The fully armed policemen, believed to be from the Bulacan Provincial Police Office, donning bullet proof vests but were not wearing police uniforms, reportedly barged into Mauricio’s residence, purportedly in search of guns allegedly owned by his son who is no longer living with him.
“Mauricio said at about 5 p.m. on Wednesday, more than 20 raiders claiming to be members of the Bulacan PNP, with two policewomen who allegedly acted as videographers, none of them wearing police uniform, all heavily armed and wearing bulletproof vest and bandanas, forcibly entered his home without identifying themselves and their mission,” said Romie Evangelista, Mauricio’s colleague at the Bulacan Press Club.

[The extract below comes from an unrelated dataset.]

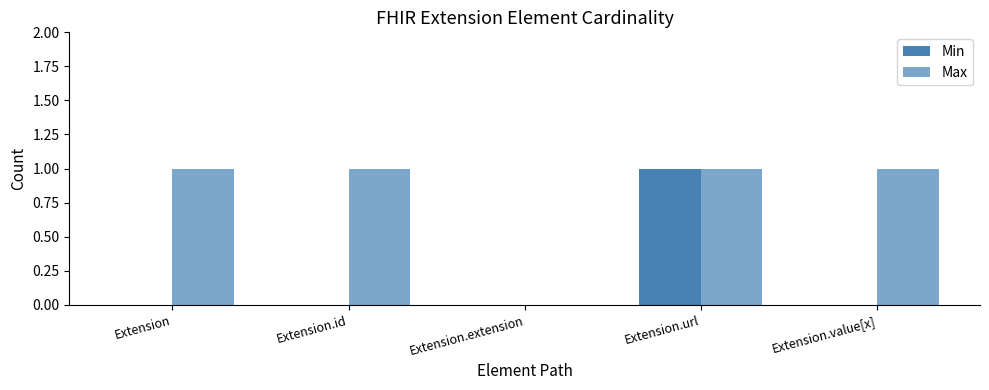

Is the value of Min at Extension greater than the value of Max at Extension.value[x]?

No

Evangelista, a former reporter of the Manila Standard and a former president of the Camp Crame-based PNP Press Corps, said the raid was backed by a search warrant issued by a court in Bulacan.
“We were herded for two hours and held incommunicado, seized our phones, with guns pointed at me and my wife. It’s only [then] that they showed me the search warrant, after searching our home for almost two hours,” Evangelista quoted Mauricio as saying. Mauricio claimed the raiding team only showed the warrant after barangay officials, who were summoned by their neighbors, arrived at their residence.
The National Press Club (NPC) through its president Paul Gutierrez, denounced the raid, hinting that it was a police raid “orchestrated by certain ranking provincial officials whom he got entangled with because of his news reports.”